Calvijn menjelaskan, polisi telah memeriksa 37 orang saksi dan ahli untuk mengungkap kasus tersebut. Seluruh proses penyelidikan dan penyidikan dilakukan secara scientific investigation.
Peristiwa tragis itu terjadi saat korban tengah tertidur di kamar lantai satu rumah mereka. Saat itu, AL, kakaknya, dan korban tidur dalam satu kamar. Korban berada di kasur bagian atas, sementara AL dan kakaknya di kasur bawah.
“Menurut keterangan kakak korban, ia terbangun karena tubuh ibunya terjatuh dan menimpanya. Saat itu, kakak melihat AL sedang melukai korban,” ujar Calvijn.
Kakak korban sempat berusaha merebut pisau dari tangan AL hingga tangannya terluka. Setelah itu, ia berlari ke lantai dua untuk memanggil sang ayah, Alham Siagian, yang sedang tidur di atas.
Ayah dan kakak korban kemudian turun ke kamar lantai satu dan mendapati korban masih hidup. Mereka menyenderkan tubuh korban ke lemari dan segera menghubungi rumah sakit untuk meminta pertolongan.

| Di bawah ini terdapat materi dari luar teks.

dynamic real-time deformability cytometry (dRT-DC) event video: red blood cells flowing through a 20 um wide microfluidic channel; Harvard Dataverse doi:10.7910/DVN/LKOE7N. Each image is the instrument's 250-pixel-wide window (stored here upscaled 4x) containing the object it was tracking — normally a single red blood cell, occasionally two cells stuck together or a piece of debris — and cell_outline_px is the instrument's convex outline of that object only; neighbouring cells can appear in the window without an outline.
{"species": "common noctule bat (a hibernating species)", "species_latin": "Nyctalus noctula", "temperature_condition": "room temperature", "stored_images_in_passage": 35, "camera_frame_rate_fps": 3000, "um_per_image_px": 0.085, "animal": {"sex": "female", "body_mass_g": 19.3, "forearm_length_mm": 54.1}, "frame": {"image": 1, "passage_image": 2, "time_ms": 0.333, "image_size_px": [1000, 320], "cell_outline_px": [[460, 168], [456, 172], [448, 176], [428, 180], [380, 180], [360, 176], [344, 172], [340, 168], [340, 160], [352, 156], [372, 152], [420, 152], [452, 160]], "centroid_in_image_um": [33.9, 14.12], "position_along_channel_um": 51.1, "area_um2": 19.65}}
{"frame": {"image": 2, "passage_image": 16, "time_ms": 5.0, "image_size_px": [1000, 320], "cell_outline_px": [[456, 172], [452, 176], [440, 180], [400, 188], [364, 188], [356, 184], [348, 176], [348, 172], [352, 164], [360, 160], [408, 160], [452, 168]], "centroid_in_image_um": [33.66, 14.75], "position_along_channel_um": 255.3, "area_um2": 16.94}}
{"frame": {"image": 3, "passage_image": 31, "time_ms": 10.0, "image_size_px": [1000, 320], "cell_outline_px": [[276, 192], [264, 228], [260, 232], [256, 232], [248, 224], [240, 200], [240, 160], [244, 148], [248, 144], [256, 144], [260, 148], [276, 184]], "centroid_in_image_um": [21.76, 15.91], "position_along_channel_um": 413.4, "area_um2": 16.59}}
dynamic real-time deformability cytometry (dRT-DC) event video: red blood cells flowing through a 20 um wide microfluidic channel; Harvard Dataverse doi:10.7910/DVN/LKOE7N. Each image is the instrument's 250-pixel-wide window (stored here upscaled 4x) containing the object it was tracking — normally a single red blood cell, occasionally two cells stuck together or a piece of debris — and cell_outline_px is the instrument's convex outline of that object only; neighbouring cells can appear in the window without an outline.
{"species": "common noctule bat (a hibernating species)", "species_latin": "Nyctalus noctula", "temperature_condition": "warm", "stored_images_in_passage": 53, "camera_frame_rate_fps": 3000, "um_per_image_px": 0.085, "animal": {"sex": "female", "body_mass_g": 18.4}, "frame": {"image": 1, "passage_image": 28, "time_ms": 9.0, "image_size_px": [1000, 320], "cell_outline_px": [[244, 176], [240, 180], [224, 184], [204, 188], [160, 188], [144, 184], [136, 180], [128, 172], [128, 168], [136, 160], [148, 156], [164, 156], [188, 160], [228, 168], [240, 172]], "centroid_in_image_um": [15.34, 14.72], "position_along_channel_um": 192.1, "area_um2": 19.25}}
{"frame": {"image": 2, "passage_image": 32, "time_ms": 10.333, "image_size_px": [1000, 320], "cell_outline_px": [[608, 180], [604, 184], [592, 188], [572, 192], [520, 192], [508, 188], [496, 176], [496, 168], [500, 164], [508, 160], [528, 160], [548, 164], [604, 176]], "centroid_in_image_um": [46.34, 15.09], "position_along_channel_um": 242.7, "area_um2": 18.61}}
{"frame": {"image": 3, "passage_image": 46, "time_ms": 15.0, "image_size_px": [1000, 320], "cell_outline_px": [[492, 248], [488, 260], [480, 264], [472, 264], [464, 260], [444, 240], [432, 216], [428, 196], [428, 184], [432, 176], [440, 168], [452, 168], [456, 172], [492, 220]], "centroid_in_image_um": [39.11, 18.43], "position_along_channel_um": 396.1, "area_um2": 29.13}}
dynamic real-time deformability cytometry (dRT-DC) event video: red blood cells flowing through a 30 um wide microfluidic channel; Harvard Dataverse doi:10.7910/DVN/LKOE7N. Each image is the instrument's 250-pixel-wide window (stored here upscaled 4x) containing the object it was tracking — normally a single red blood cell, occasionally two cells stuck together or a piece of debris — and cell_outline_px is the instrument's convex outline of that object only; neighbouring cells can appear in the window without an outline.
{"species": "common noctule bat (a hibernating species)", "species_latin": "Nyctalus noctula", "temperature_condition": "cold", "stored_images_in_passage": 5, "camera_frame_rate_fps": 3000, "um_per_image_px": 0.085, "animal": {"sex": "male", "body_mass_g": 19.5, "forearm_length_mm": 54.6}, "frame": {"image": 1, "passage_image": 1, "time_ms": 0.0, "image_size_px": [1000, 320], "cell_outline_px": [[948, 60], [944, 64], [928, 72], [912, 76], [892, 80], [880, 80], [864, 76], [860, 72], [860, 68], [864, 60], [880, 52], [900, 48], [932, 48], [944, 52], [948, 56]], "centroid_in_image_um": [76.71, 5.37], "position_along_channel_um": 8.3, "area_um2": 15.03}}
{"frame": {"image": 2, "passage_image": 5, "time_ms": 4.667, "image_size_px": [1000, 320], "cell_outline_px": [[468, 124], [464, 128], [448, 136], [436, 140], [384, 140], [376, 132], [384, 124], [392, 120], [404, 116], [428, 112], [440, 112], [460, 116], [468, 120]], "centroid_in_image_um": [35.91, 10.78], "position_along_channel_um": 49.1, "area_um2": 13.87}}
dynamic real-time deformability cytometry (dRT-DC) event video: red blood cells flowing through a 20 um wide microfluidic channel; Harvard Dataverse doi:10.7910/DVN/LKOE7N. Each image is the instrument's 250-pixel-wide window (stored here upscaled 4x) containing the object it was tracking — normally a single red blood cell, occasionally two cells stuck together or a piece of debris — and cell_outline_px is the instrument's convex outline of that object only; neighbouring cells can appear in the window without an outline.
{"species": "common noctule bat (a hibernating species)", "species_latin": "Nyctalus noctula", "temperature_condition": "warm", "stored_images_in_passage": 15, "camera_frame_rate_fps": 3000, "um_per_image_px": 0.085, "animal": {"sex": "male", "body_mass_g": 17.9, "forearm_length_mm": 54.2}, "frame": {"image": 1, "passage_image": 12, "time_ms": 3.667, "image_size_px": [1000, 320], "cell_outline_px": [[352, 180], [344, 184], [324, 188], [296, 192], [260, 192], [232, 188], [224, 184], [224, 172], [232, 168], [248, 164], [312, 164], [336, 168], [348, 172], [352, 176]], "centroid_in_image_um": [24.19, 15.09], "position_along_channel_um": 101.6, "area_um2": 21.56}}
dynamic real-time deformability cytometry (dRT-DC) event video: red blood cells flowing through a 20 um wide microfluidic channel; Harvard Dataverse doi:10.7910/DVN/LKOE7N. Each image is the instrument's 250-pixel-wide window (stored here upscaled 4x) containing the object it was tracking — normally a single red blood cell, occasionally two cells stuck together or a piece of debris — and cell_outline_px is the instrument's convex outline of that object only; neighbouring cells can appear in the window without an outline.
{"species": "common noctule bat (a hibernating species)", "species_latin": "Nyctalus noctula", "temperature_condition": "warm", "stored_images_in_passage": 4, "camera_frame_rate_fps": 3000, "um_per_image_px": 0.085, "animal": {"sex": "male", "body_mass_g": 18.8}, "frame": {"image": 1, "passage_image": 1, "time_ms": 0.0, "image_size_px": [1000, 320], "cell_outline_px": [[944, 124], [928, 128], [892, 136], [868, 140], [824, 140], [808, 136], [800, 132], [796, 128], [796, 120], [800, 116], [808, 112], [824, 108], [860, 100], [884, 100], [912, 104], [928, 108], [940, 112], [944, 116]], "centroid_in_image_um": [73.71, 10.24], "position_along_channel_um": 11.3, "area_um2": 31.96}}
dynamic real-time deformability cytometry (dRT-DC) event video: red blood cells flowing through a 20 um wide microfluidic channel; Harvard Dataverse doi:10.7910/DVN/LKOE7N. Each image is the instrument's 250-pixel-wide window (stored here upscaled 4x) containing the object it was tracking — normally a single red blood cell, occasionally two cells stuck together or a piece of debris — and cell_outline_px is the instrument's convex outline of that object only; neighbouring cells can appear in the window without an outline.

Dalam keterangannya, Calvijn mengungkapkan AL menggunakan dua pisau dalam aksi tersebut. Pisau pertama berhasil direbut kakak korban. Namun, AL kembali mengambil pisau kecil dari dapur dan sempat terjadi tarik-menarik sebelum kakak korban kembali naik ke lantai dua memanggil ayahnya.
Akibat luka parah dan kehilangan banyak darah, korban akhirnya meninggal dunia.
“Korban meninggal dunia karena kehabisan darah,” tegas Calvijn.
Diketahui sebelumnya, kasus ini terjadi di Jalan Dwikora, Kelurahan Tanjung Rejo, Kecamatan Medan Sunggal, pada Rabu (10/12/2025) dan sempat menghebohkan warga sekitar.